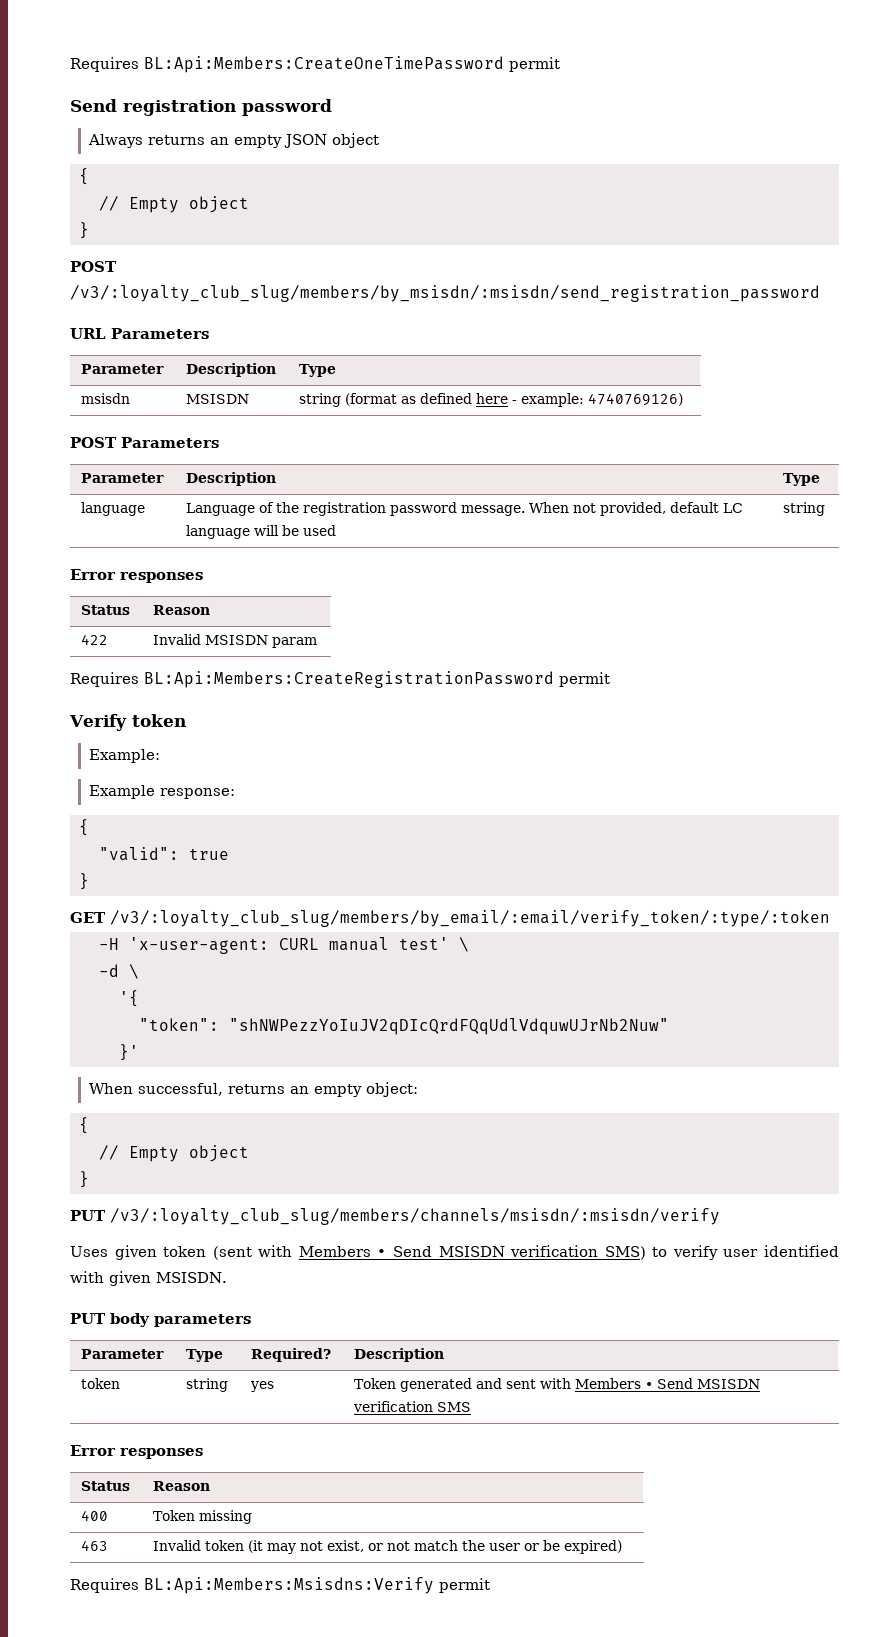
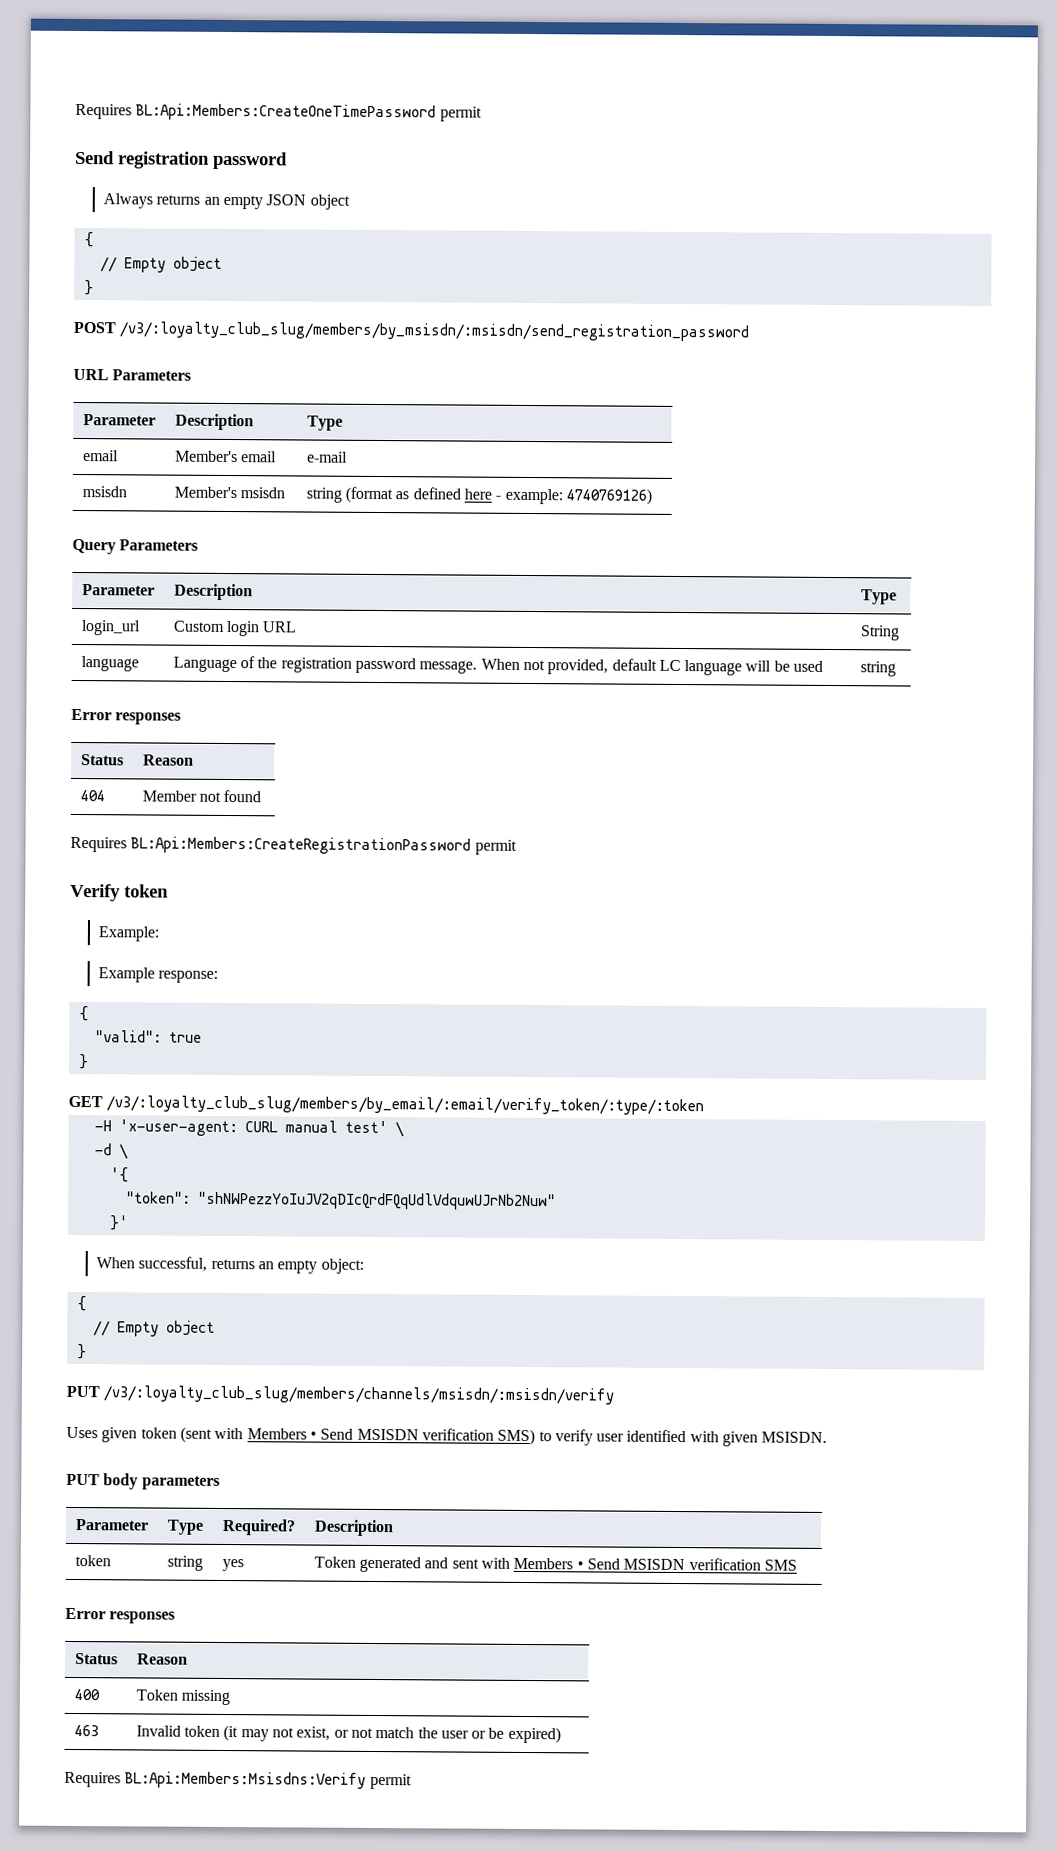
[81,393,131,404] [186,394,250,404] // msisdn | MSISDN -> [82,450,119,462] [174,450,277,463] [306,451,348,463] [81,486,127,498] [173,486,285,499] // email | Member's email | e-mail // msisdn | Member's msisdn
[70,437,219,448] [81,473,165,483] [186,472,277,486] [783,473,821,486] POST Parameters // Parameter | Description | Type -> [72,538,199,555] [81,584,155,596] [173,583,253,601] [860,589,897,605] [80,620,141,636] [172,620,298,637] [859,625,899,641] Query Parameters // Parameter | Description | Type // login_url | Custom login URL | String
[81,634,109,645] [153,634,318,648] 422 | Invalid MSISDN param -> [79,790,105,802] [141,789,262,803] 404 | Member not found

========================================

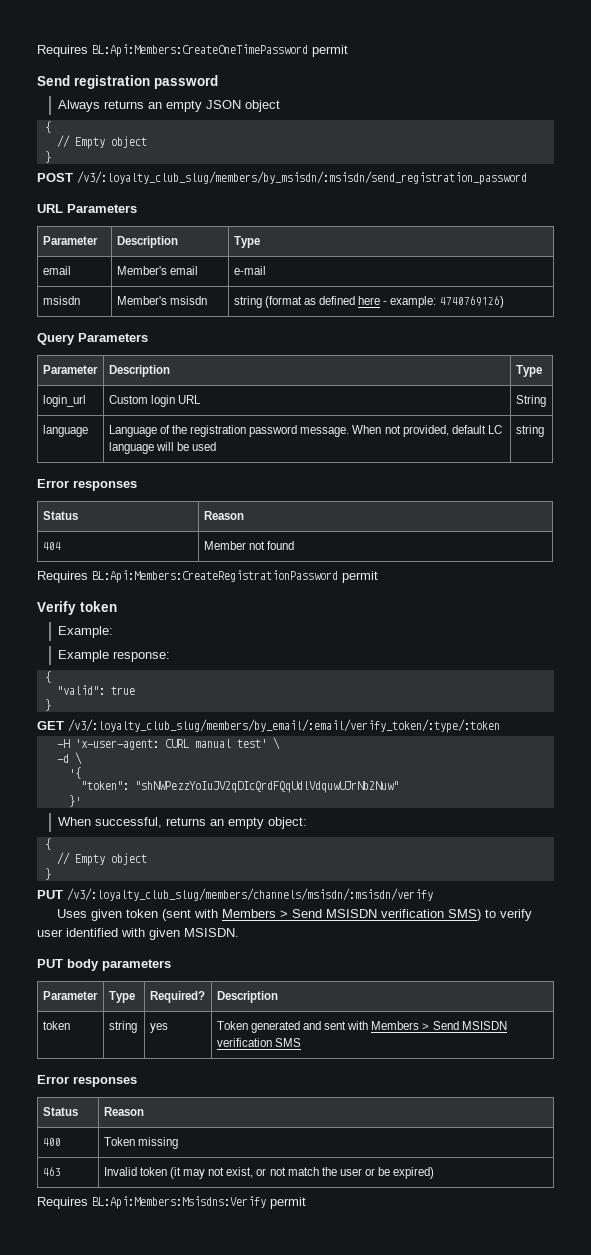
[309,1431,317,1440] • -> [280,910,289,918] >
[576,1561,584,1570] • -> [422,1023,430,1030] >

========================================

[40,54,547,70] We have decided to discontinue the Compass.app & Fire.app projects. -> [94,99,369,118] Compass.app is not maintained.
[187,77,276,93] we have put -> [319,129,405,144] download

========================================

• [Action item]: Count lines above containing "have" and report only the total.

• [Output for this task]: 2